Désexualiser les seins

«L'exposition des corps en général –et des seins, en particulier– est l'objet d'incessantes resignifications. C'est-à-dire que, suivant l'époque, suivant le regard des commentateurs et commentatrices, le sens qu'on attribue à l'exposition des corps, ou d'une partie du corps, va changer: geste banal, geste obscène, geste politique d'appropriation de son corps. Ensuite, dans le cas des seins, le point de tension tourne autour de la question de leur sexualisation ou non; et il me semble que, depuis les années 1970, tout l'enjeu est là, même si les clivages se sont recomposés, commente No Anger. Il y a une ambivalence à propos du corps et des seins, dans les discours de droite et/ou conservateurs, mais aussi dans les discours hégémoniques en général.»

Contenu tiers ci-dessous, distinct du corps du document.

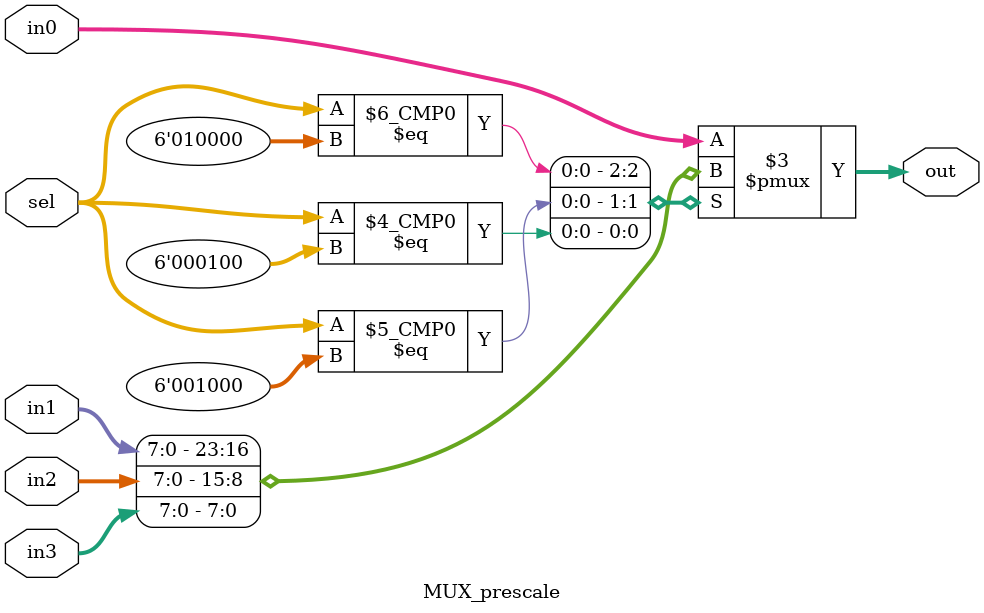
<source format=v>
module MUX_prescale #(parameter div_ratio_width = 8)(
    input wire [5:0] sel,
    input wire [div_ratio_width-1:0] in0,
    input wire [div_ratio_width-1:0] in1,
    input wire [div_ratio_width-1:0] in2,
    input wire [div_ratio_width-1:0] in3,
    output reg [div_ratio_width-1:0] out
   
);
    
    always @(*) begin
        case (sel)
            6'd32: out = in0;
            6'd16: out = in1;
            6'd8:  out = in2;
            6'd4:  out = in3;
            default: out = in0;
        endcase
    end
    
endmodule
</source>
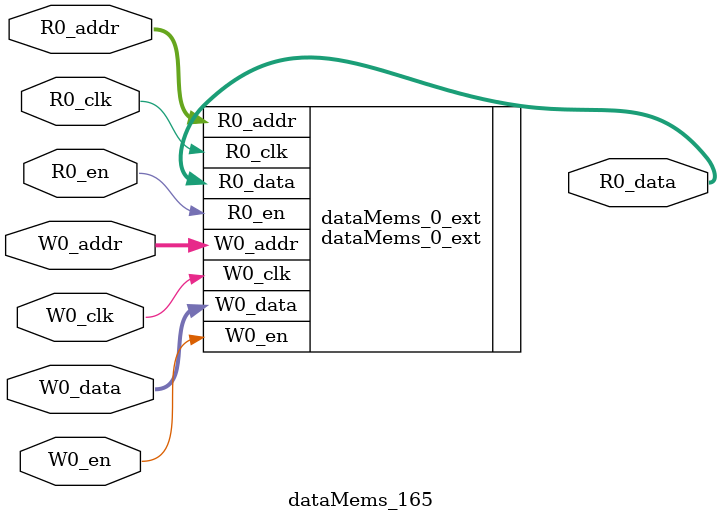
<source format=sv>
`ifndef RANDOMIZE
  `ifdef RANDOMIZE_REG_INIT
    `define RANDOMIZE
  `endif // RANDOMIZE_REG_INIT
`endif // not def RANDOMIZE
`ifndef RANDOMIZE
  `ifdef RANDOMIZE_MEM_INIT
    `define RANDOMIZE
  `endif // RANDOMIZE_MEM_INIT
`endif // not def RANDOMIZE

`ifndef RANDOM
  `define RANDOM $random
`endif // not def RANDOM

// Users can define 'PRINTF_COND' to add an extra gate to prints.
`ifndef PRINTF_COND_
  `ifdef PRINTF_COND
    `define PRINTF_COND_ (`PRINTF_COND)
  `else  // PRINTF_COND
    `define PRINTF_COND_ 1
  `endif // PRINTF_COND
`endif // not def PRINTF_COND_

// Users can define 'ASSERT_VERBOSE_COND' to add an extra gate to assert error printing.
`ifndef ASSERT_VERBOSE_COND_
  `ifdef ASSERT_VERBOSE_COND
    `define ASSERT_VERBOSE_COND_ (`ASSERT_VERBOSE_COND)
  `else  // ASSERT_VERBOSE_COND
    `define ASSERT_VERBOSE_COND_ 1
  `endif // ASSERT_VERBOSE_COND
`endif // not def ASSERT_VERBOSE_COND_

// Users can define 'STOP_COND' to add an extra gate to stop conditions.
`ifndef STOP_COND_
  `ifdef STOP_COND
    `define STOP_COND_ (`STOP_COND)
  `else  // STOP_COND
    `define STOP_COND_ 1
  `endif // STOP_COND
`endif // not def STOP_COND_

// Users can define INIT_RANDOM as general code that gets injected into the
// initializer block for modules with registers.
`ifndef INIT_RANDOM
  `define INIT_RANDOM
`endif // not def INIT_RANDOM

// If using random initialization, you can also define RANDOMIZE_DELAY to
// customize the delay used, otherwise 0.002 is used.
`ifndef RANDOMIZE_DELAY
  `define RANDOMIZE_DELAY 0.002
`endif // not def RANDOMIZE_DELAY

// Define INIT_RANDOM_PROLOG_ for use in our modules below.
`ifndef INIT_RANDOM_PROLOG_
  `ifdef RANDOMIZE
    `ifdef VERILATOR
      `define INIT_RANDOM_PROLOG_ `INIT_RANDOM
    `else  // VERILATOR
      `define INIT_RANDOM_PROLOG_ `INIT_RANDOM #`RANDOMIZE_DELAY begin end
    `endif // VERILATOR
  `else  // RANDOMIZE
    `define INIT_RANDOM_PROLOG_
  `endif // RANDOMIZE
`endif // not def INIT_RANDOM_PROLOG_

// Include register initializers in init blocks unless synthesis is set
`ifndef SYNTHESIS
  `ifndef ENABLE_INITIAL_REG_
    `define ENABLE_INITIAL_REG_
  `endif // not def ENABLE_INITIAL_REG_
`endif // not def SYNTHESIS

// Include rmemory initializers in init blocks unless synthesis is set
`ifndef SYNTHESIS
  `ifndef ENABLE_INITIAL_MEM_
    `define ENABLE_INITIAL_MEM_
  `endif // not def ENABLE_INITIAL_MEM_
`endif // not def SYNTHESIS

module dataMems_165(	// @[generators/ara/src/main/scala/UnsafeAXI4ToTL.scala:365:62]
  input  [4:0]  R0_addr,
  input         R0_en,
  input         R0_clk,
  output [66:0] R0_data,
  input  [4:0]  W0_addr,
  input         W0_en,
  input         W0_clk,
  input  [66:0] W0_data
);

  dataMems_0_ext dataMems_0_ext (	// @[generators/ara/src/main/scala/UnsafeAXI4ToTL.scala:365:62]
    .R0_addr (R0_addr),
    .R0_en   (R0_en),
    .R0_clk  (R0_clk),
    .R0_data (R0_data),
    .W0_addr (W0_addr),
    .W0_en   (W0_en),
    .W0_clk  (W0_clk),
    .W0_data (W0_data)
  );
endmodule


</source>
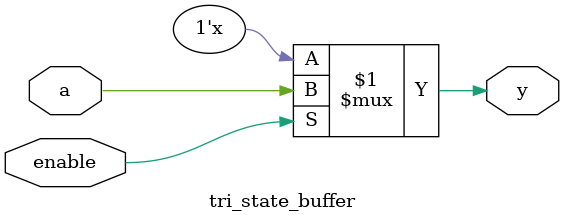
<source format=v>
module tri_state_buffer(input wire a, input wire enable, output wire y);
// 当 enable 为 1 时，y 的值为 a，否则 y 为高阻态（'z'）
assign y = enable ? a : 1'bz;
endmodule
</source>
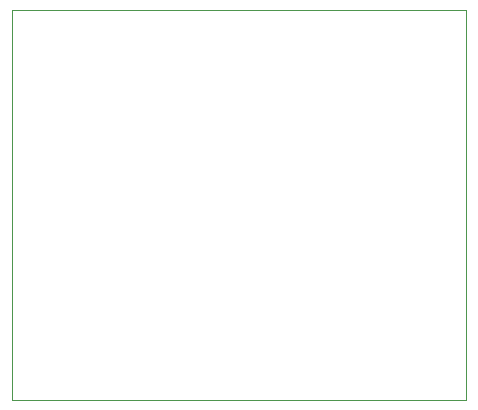
<source format=gbr>
%TF.GenerationSoftware,KiCad,Pcbnew,9.0.6-9.0.6~ubuntu24.04.1*%
%TF.CreationDate,2025-12-31T19:02:38+05:30*%
%TF.ProjectId,wled-esp01-controller,776c6564-2d65-4737-9030-312d636f6e74,rev?*%
%TF.SameCoordinates,PX5ee3fe0PY57f9f90*%
%TF.FileFunction,Profile,NP*%
%FSLAX46Y46*%
G04 Gerber Fmt 4.6, Leading zero omitted, Abs format (unit mm)*
G04 Created by KiCad (PCBNEW 9.0.6-9.0.6~ubuntu24.04.1) date 2025-12-31 19:02:38*
%MOMM*%
%LPD*%
G01*
G04 APERTURE LIST*
%TA.AperFunction,Profile*%
%ADD10C,0.050000*%
%TD*%
G04 APERTURE END LIST*
D10*
X0Y33000000D02*
X38500000Y33000000D01*
X38500000Y0D01*
X0Y0D01*
X0Y33000000D01*
M02*

</source>
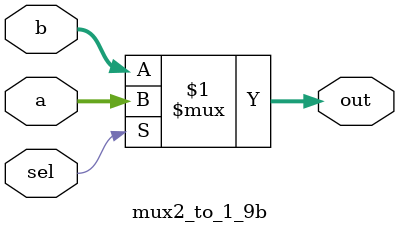
<source format=v>
module mux2_to_1_9b(
  input [8:0] a,
  input [8:0] b,
  input sel,
  output [8:0] out);

  assign out = sel ? a : b;

endmodule
</source>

Du monokini aux violences subies par certaines femmes qui allaitent en public, en passant par la censure des poitrine féminines sur les réseaux sociaux jusqu'aux procès intentés à certaines militantes, telles que les Femen, qui tombent le haut pour faire passer des messages politiques, les seins des femmes demeurent encore trop souvent un objet de troubles ou de tabous, souvent contradictoires.

«Il me semble qu'il faut passer par un travail de désexualisation de la poitrine féminine, c'est-à-dire de resignification de cette zone du corps dit féminin, explique No Anger. Ou alors, on opère une sexualisation des tétons masculins; car il faut bien comprendre que ce qui pose principalement problème, ce n'est pas en soi la sexualisation des seins féminins, mais leur sexualisation comme générateur d'une inégalité dans le traitement social des corps dits masculins et féminins.»